Robotaxi services from 2027
How Nvidia is turning AI into road-ready autonomy
In the new CLA, Mercedes-Benz deploys substantial Nvidia computing power to enable advanced ADAS functionalities.
Mercedes-Benz
Nvidia is moving beyond chips and simulations to position itself as a central force in autonomous mobility. A robotaxi service is planned for 2027, while passenger vehicles equipped with the platform are expected to follow from 2028.
Nvidia is pushing deeper into autonomous mobility, aiming to
translate its dominance in artificial intelligence into large-scale, real-world
deployment on public roads. CEO Jensen Huang outlined a roadmap that goes well
beyond supplying computing hardware: Nvidia intends to help launch a robotaxi service as early as 2027, followed
by the introduction of AI-driven systems in privately owned vehicles between
2028 and 2030.
According to the company, the core ambition is to enable
vehicles that do more than detect objects. Instead, AI systems are designed to
interpret traffic situations in context, anticipate potential developments and
make decisions in a way that resembles human reasoning. Nvidia sees this
capability as a prerequisite for scaling autonomous driving safely and
economically.
From demonstration vehicles to urban deployment
Ahead of the 2026 Consumer Electronics Show (CES) in Las
Vegas, Nvidia showcased the current maturity of its technology together with
Mercedes-Benz. A production version of the new Mercedes CLA navigated public
roads in San Francisco, following traffic rules, responding to traffic lights
and signs, and interacting with pedestrians. Over a test route of roughly 45
minutes, a safety driver intervened only in a handful of situations.
The vehicle relied on a sensor configuration combining ten
cameras and five radar units. For future robotaxi applications, Nvidia plans to
extend this setup with lidar sensors to improve
environmental perception in dense urban scenarios. This multi-sensor
strategy stands in contrast to approaches that rely exclusively on cameras,
underlining Nvidia’s focus on redundancy and robustness rather than minimal
hardware.
Intensifying competition in the robotaxi market
The race to deploy driverless services is accelerating.
Google subsidiary Waymo currently operates around 2,500 fully autonomous
vehicles across several US cities, making it the most advanced player in
commercial robotaxi operations. Its position has been further underlined since
2025, when Waymo began expanding its technology
partnerships, including a preliminary agreement with Toyota Motor Corporation
to explore closer collaboration on accelerating
autonomous driving development. The move signalled Waymo’s intention to
scale its technology beyond proprietary fleets and into broader automotive
ecosystems.
At CES 2026, additional competitors signalled their
ambitions: Uber presented electric vehicles from Lucid that are scheduled to
enter robotaxi service around San Francisco later this year, powered by
autonomous software from Nuro. In Las Vegas itself, vehicles from Amazon-owned
Zoox — designed without steering wheels or pedals — are already operating on
public roads.
Against this backdrop, Nvidia’s strategy is not to become a
vehicle operator, but to position its AI stack as a foundational layer that can
be adopted by multiple manufacturers and service providers. The company expects
this platform approach to accelerate adoption across different markets and
vehicle segments.
Mercedes-Benz builds on Nvidia for US rollout
Mercedes-Benz is among the manufacturers placing early bets
on Nvidia’s autonomous driving ecosystem. At CES, the Germans highlighted their
MB.Drive system, which integrates Nvidia’s Drive AV full-stack software and the
Drive AGX accelerated computing platform.

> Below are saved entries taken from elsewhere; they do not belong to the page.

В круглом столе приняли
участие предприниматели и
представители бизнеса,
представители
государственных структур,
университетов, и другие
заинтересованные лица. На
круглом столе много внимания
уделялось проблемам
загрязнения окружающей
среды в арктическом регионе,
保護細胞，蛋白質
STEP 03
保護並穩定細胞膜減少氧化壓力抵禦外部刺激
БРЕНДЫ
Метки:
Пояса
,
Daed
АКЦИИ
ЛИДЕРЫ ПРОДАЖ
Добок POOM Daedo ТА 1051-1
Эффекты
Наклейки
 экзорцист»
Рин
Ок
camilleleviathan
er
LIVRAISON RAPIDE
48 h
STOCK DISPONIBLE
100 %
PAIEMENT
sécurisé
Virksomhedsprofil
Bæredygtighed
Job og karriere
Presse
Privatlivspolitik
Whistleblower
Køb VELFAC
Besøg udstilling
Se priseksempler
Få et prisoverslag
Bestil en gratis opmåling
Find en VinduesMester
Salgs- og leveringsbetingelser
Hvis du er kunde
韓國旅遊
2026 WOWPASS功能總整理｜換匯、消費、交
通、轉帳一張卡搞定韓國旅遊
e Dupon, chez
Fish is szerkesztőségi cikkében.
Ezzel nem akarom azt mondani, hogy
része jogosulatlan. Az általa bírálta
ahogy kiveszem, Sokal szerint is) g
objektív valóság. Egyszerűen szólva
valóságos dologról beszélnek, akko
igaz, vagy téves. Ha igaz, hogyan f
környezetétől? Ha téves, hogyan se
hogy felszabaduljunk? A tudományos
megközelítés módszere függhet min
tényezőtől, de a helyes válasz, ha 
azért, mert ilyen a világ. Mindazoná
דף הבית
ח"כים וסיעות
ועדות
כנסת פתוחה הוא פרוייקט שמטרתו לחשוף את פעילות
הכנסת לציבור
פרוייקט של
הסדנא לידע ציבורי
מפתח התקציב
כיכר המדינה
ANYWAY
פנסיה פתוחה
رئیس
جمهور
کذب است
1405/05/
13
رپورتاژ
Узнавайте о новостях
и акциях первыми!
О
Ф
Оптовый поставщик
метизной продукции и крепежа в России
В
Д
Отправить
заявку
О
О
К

The resulting system, branded MB.Drive Assist Pro, is
already available in China and is scheduled to launch in the United States
later this year. Operating at Level 2, it supports assisted driving from
parking space to destination while allowing drivers to intervene at any time
through a cooperative steering concept. The system processes data from around
30 sensors, including cameras, radar and ultrasonic units, and is positioned as
a stepping stone toward higher levels of automation.
With robotaxi services targeted for 2027 and consumer
vehicles to follow shortly after, Nvidia is signalling a clear shift: from
enabling autonomy in laboratories and pilot projects to embedding AI-driven
decision-making into everyday mobility. Whether this timeline holds will depend
not only on technology, but also on regulation, infrastructure and public
acceptance — yet the momentum behind AI-powered driving is clearly building.